A few weeks ago, I wrote in this column about the scale of unemployment and the ever-rising number of people claiming benefits. As a reminder, this number stands at 9 million.
I outlined that our ballooning welfare state has come to represent an incentive, rather than a safety net - where you get paid to do nothing - which causes massive harm to both the economy and individuals.
On Sunday, Welfare Secretary Pat MacFadden appeared on BBC One to discuss the solution to the unemployment crisis. He proposed a new £800 million youth guarantee scheme aimed at providing “intensive advice” to 900,000 people and offering work experience or training to 300,000 individuals. The plan also includes subsidised job offers for those who do not secure employment through training, depending on employers opting into the scheme. He emphasised that young people who do not actively engage with the programme without a valid reason will lose their benefits.
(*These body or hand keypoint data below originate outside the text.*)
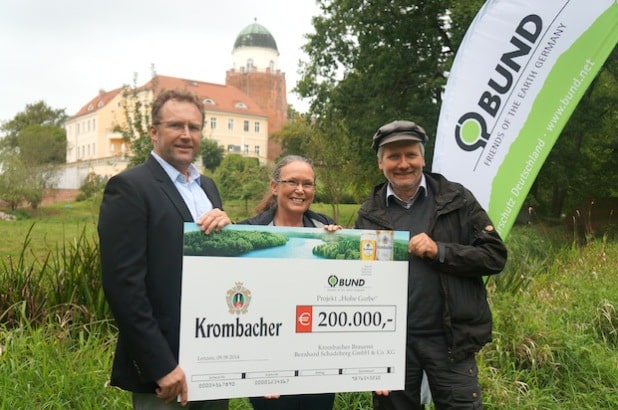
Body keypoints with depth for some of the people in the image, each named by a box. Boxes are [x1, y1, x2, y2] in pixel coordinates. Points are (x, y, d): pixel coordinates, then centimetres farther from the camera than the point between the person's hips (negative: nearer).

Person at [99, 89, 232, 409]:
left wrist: (227, 227, -8)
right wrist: (161, 365, -18)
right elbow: (123, 284, -17)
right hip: (164, 364, -7)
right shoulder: (129, 187, -11)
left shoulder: (207, 187, 12)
While I agree with some aspects of this scheme, such as those individuals not seeking work should not receive benefits, other parts raise concerns. Firstly, “intensive advice” sounds both somewhat opaque and a rather weak way to secure jobs for millions of people. Secondly, when pressed on which companies had signed up, McFadden could not identify any.
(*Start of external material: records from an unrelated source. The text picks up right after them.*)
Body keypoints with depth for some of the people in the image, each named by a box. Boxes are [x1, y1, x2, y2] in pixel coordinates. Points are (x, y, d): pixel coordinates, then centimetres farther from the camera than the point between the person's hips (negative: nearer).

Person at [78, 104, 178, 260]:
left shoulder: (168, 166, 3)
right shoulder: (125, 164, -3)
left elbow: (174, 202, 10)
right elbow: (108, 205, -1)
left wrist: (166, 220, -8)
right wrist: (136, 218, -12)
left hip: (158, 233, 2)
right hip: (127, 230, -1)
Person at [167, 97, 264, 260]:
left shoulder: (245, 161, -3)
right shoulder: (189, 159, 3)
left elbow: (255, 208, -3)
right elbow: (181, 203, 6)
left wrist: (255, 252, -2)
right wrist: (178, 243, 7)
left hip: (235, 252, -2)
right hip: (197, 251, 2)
Today, as I sit in Parliament writing this, the Employment Rights Bill is progressing through the House. Labour has listened to our advice and reversed its decision to implement day-one employment rights for businesses nationwide, but this is just one part of the 330-page, job-damaging legislation. It does not alter the fact that the Bill remains unfit for purpose, nor does it change the fact that it will grant unions the ‘Right to Roam’, ban banter in pubs, or end flexible working.
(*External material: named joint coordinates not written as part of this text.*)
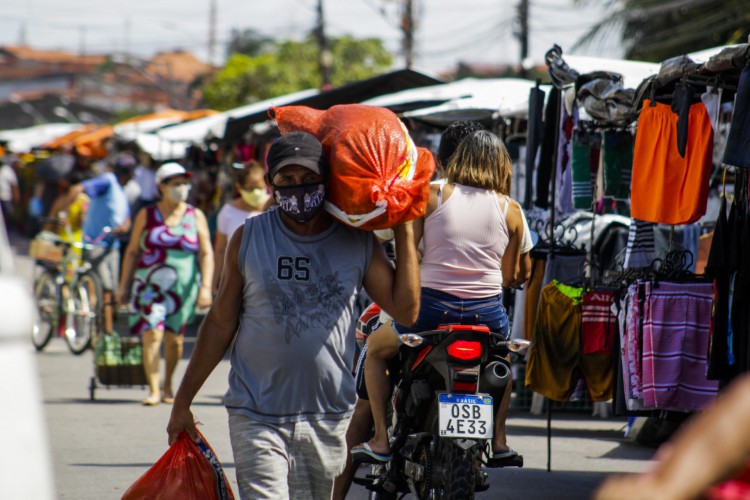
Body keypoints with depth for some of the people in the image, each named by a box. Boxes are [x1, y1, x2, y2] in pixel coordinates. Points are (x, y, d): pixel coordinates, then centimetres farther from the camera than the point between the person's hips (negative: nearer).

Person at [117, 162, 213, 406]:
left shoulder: (196, 216, 5)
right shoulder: (147, 215, 5)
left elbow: (206, 254, 2)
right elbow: (132, 251, 9)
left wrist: (206, 287, -8)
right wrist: (124, 285, 5)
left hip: (183, 286, 1)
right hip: (150, 285, -1)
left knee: (174, 337, 7)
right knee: (152, 334, -14)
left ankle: (168, 386, 26)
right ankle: (153, 390, -13)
The simple fact is, businesses cannot afford to take on more workers. Since the Labour government raised National Insurance payments, businesses across the country have been struggling and shutting down. Businesses are being attacked left, right and centre, and those suffering are the youth who are unable to get jobs.
McFadden’s Sunday announcement resembled putting a sticking plaster on a war wound. The way to get people back into work is by creating an economy where businesses can afford to hire them. This means Labour must scrap employers’ national insurance hikes, stand up to its union paymasters, and remove every single job-destroying, anti-growth measure in the Employment Rights Bill now.